Study Site

Established in 1917, Denali National Park and Preserve lies in the Alaska Range of Interior Alaska. It a wild area where the United States highest peak, Denali (20,310 ft.), wild animals, and over 6 million acres of land draw in 600,000 people annually. Visitors can often spot moose, caribou, Grizzly bears, Dall sheep, and Gray wolves while exploring the taiga forest, glaciers, and tundra. Activities such as hiking, camping, and wildlife watching are common during the summer while dog-sledding and cross country skiing are popular during the winter. Visitors often discover Denali on the 92 mile ‘park road’, the only road within the park.
DENA is a park has very few established trails so visitors are able to explore the sprawling beauty the environment has to offer.

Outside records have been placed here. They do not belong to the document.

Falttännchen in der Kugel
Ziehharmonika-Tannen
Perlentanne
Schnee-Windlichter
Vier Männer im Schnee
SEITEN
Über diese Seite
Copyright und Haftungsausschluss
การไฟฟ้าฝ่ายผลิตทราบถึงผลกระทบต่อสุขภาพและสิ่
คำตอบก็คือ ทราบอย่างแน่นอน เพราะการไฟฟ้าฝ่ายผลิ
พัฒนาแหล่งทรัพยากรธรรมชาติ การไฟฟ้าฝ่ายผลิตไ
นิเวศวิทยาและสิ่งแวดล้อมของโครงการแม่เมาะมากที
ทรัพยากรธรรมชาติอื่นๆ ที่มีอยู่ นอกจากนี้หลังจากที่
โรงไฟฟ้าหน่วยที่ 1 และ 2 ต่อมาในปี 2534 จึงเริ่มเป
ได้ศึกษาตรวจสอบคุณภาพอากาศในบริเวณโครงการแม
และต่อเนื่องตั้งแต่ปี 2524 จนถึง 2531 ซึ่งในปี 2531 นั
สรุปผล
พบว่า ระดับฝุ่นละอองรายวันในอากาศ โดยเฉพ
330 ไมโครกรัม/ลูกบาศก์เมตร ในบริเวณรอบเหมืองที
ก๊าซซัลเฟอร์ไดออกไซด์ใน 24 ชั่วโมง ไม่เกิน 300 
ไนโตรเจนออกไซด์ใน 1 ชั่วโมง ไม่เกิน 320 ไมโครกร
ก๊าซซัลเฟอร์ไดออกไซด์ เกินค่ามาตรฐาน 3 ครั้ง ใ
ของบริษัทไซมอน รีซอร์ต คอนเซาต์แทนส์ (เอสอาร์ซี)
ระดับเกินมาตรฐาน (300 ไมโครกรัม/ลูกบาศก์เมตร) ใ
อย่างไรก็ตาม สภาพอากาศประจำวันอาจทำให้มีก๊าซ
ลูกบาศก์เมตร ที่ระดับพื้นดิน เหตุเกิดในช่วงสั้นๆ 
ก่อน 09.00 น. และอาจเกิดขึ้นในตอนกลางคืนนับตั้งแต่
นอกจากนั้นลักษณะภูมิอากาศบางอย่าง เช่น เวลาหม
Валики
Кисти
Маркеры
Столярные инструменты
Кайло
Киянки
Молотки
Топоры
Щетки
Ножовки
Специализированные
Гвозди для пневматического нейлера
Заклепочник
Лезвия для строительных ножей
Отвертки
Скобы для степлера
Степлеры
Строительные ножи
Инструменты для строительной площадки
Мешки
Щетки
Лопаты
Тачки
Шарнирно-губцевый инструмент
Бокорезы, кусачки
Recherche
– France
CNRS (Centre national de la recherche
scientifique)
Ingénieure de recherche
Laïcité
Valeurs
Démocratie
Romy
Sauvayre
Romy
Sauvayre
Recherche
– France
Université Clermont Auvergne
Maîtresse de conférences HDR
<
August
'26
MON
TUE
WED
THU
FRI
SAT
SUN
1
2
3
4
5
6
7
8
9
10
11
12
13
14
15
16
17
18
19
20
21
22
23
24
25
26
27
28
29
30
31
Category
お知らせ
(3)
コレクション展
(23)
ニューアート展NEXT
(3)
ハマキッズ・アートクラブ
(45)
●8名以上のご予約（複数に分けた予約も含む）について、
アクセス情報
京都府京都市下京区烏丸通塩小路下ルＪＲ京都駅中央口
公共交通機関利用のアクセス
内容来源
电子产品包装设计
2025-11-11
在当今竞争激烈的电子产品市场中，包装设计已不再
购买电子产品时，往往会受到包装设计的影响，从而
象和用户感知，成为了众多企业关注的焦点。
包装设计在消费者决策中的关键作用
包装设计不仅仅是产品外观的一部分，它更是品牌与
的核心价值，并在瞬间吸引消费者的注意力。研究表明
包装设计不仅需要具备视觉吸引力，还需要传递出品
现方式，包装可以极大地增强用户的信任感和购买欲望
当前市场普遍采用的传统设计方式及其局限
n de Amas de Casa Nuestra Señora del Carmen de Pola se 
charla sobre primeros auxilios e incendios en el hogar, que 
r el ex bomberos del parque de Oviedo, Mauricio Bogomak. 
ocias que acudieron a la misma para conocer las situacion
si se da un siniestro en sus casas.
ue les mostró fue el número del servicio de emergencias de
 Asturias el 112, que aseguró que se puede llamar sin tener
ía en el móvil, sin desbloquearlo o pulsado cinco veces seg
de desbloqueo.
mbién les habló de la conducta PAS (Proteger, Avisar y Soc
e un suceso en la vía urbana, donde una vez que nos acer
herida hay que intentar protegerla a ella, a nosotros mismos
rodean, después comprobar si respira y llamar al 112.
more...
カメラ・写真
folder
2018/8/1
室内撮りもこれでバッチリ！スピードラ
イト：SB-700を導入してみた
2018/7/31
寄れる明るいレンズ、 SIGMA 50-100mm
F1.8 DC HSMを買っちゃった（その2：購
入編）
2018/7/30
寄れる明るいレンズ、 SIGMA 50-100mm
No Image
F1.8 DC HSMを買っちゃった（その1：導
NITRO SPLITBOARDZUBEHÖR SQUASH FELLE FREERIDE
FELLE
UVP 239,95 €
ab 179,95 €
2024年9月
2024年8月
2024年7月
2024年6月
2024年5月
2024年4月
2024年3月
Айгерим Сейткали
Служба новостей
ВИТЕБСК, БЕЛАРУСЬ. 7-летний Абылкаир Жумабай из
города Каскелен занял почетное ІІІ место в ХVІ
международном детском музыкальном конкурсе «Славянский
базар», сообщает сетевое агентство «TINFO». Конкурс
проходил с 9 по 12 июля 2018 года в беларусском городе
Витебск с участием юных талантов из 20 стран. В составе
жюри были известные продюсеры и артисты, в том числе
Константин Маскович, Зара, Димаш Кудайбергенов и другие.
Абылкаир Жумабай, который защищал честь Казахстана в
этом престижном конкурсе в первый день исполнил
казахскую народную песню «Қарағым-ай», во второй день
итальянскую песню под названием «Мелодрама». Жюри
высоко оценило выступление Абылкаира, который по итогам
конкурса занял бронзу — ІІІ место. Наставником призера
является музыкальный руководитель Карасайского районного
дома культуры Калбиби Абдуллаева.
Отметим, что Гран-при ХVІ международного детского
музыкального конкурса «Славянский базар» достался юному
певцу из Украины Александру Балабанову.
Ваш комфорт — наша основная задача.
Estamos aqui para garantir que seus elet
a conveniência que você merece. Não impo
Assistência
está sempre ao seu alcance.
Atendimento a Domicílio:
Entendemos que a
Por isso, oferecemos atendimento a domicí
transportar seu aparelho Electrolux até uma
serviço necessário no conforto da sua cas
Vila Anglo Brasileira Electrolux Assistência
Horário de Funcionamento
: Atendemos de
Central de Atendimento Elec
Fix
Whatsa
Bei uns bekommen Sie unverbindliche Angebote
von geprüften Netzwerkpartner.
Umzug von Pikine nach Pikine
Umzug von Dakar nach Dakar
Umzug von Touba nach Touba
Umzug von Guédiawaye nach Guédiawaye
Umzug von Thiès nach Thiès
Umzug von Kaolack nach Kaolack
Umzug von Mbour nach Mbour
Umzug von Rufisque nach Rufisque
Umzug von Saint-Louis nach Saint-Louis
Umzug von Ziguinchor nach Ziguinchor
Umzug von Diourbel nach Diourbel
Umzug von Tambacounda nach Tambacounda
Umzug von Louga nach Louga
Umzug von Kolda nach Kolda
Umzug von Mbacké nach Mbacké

The park offers many recreational uses, however much of the land is also used to support local communities by allowing hunting and gathering natural resources, which was established by The Alaska National Interest Lands Conservation Act (ANILCA) in 1980. ANILCA allowed for much of the original land deemed a National Park to be designated wilderness. Without this act, the land in Denali and its surrounding areas would be susceptible to degradation and community lifestyle would be at risk. The local communities rely on Denali as a source of livelihood. The Denali Borough has 1,893 residents as of the 2000 U.S. census. These residents have values that are shaped by Denali and by understanding their vales, appropriate measures can be taken in order to create a balance between protecting the fragile ecosystem that exists and meeting the needs of the community.